If this cubic has any rational roots,
. . they must be among: . $\pm1,\:\pm2,\:\pm3,\:\pm4,\:\pm6,\:\pm12$

We find that $u = 2$ is a root.

Then: . $u^3 + u^2 - 12 \:=\:(u-2)(u^2 + 3u + 6)\:=\:0$
. . and the quadratic factor has no real roots.

So we have: . $u \,=\,2 \quad\Rightarrow\quad x^{\frac{1}{6}} \,=\,2 \quad\Rightarrow\quad x \:=\:64$

3. Originally Posted by umangarora
I Got this Question from my maths teacher.. Plz help.!!
X^1/3 + x^1/2 =12

I got the answer 64.. but by hit n trial, a meaningful one at that..but still show me how to solve it..PLZ!

TY!
A slightly simpler way (than working with rational powers) to solve is...
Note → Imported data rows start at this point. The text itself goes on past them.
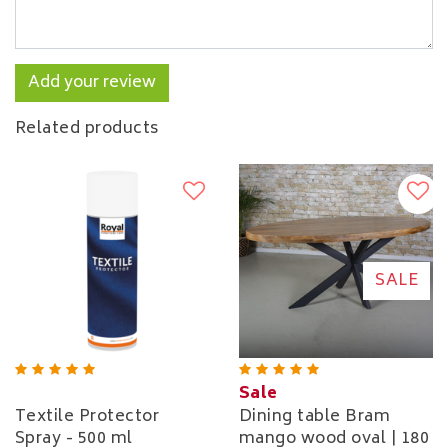
Add your review
Related products
SALE
Sale
Textile Protector
Dining table Bram
Spray - 500 ml
mango wood oval | 180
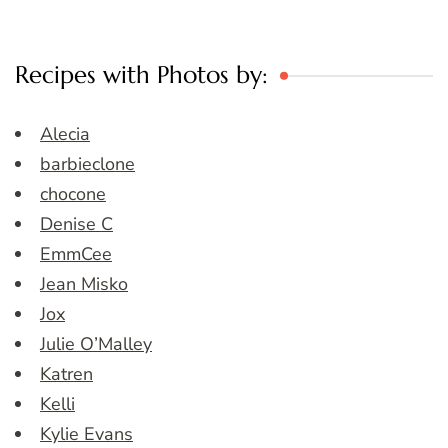
Recipes with Photos by:
Alecia
barbieclone
chocone
Denise C
EmmCee
Jean Misko
Jox
Julie O’Malley
Katren
Kelli
Kylie Evans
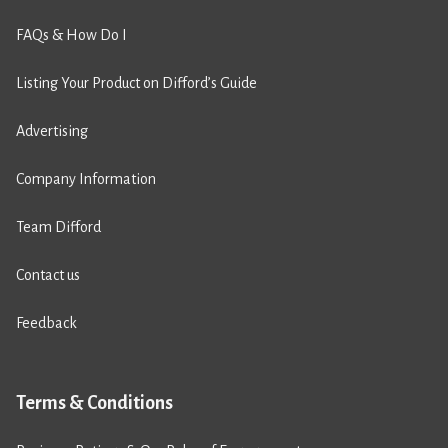
FAQs & How Do I
Listing Your Product on Difford’s Guide
Advertising
Company Information
Team Difford
Contact us
Feedback
Terms & Conditions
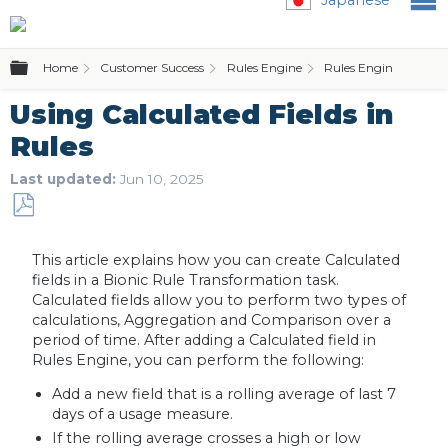
Expand/collapse global hierarchy
Home
Customer Success
Rules Engine
Rules Engine (Bionic 
Using Calculated Fields in
Rules
Last updated
Jun 10, 2025
Save
as
This article explains how you can create Calculated
PDF
fields in a Bionic Rule Transformation task.
Calculated fields allow you to perform two types of
calculations, Aggregation and Comparison over a
period of time. After adding a Calculated field in
Rules Engine, you can perform the following:
Add a new field that is a rolling average of last 7
days of a usage measure.
If the rolling average crosses a high or low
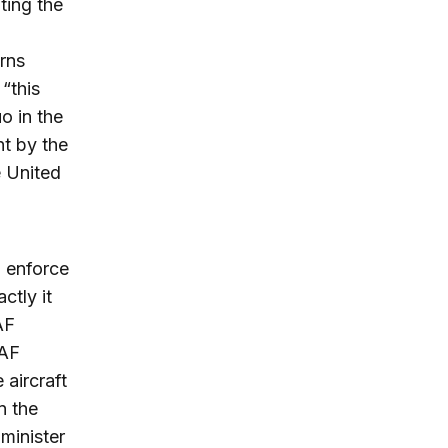
ting the
rns
“this
o in the
t by the
e United
o enforce
ctly it
AF
AAF
 aircraft
n the
minister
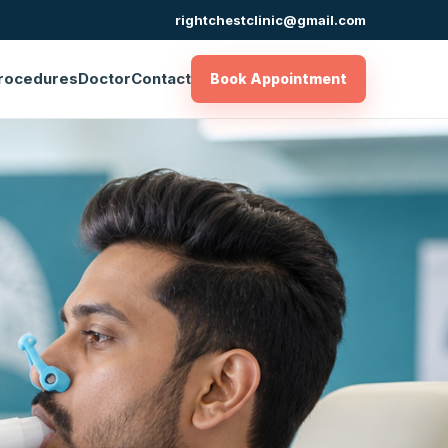
rightchestclinic@gmail.com
rocedures
Doctor
Contact
Book Appointment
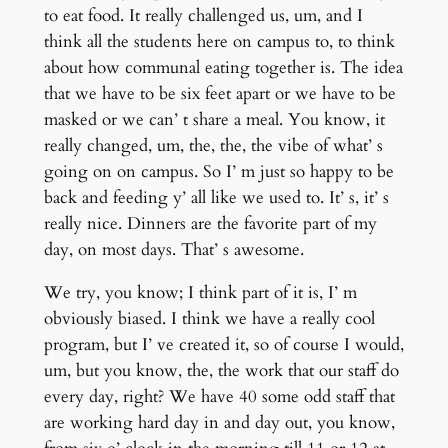
to eat food. It really challenged us, um, and I
think all the students here on campus to, to think
about how communal eating together is. The idea
that we have to be six feet apart or we have to be
masked or we can’ t share a meal. You know, it
really changed, um, the, the, the vibe of what’ s
going on on campus. So I’ m just so happy to be
back and feeding y’ all like we used to. It’ s, it’ s
really nice. Dinners are the favorite part of my
day, on most days. That’ s awesome.
We try, you know; I think part of it is, I’ m
obviously biased. I think we have a really cool
program, but I’ ve created it, so of course I would,
um, but you know, the, the work that our staff do
every day, right? We have 40 some odd staff that
are working hard day in and day out, you know,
$\displaystyle\ x^{\frac{1}{3}}+x^{\frac{1}{2}}=12$

$\displaystyle\ y=x^{\frac{1}{3}}$

$\displaystyle\ y+y^{\frac{3}{2}}=12$

$\displaystyle\ y(1+\sqrt{y})=12$

$w=\sqrt{y}$

$w^2(1+w)=12$

$f(w)=w^3+w^2-12=0$

$f(2)=0$

$w=2\Rightarrow\ y=w^2=4\Rightarrow\ x=y^3=64$

4. exactly Guys..
what u have done is factored.. but u did use hit and trial somewhere.. is there NO proof which boils down to x=64..?
Do u have to put 2 as u or x^1/3
to get the answer :S ?
P.s. i did the same thing.
what i did is:
x^1/2 + x^1/3 =12
since rhs is rational lhs has to be rational.
there for x has to be m^3 and n^ 2
min. value is when x=m^6
trying 1, we get 2.
trying 2 we get the answer.
trying 3, we exceed.

But since the Q includes cube root, we must try negative value,
trying -1, we get 0
trying -2, we get -4
trying -3, we exceed.
so 2 is the only real ans.

5. Originally Posted by umangarora
exactly Guys..
what u have done is factored.. but u did use hit and trial somewhere.. is there NO proof which boils down to x=64..?
Do u have to put 2 as u or x^1/3
to get the answer :S ?
P.s. i did the same thing.
what i did is:
x^1/2 + x^1/3 =12
since rhs is rational lhs has to be rational.
there for x has to be m^3 and n^ 2
min. value is when x=m^6
trying 1, we get 2.
trying 2 we get the answer.
trying 3, we exceed.

But since the Q includes cube root, we must try negative value,
trying -1, we get 0
trying -2, we get -4
trying -3, we exceed.
so 2 is the only real ans.
Apart from the techniques to solve cubics,

using a little logic, we can say for $w^3+w^2=12$

$|w|>1$

therefore if $w$ is negative, then $w(w^2+w)$ is negative.
Negative solutions do not apply.

Then, if you look at $w(w^2+w)$

you see that if $w<2,$ the product is $<12$

and if $w>2,$ the product is $>12$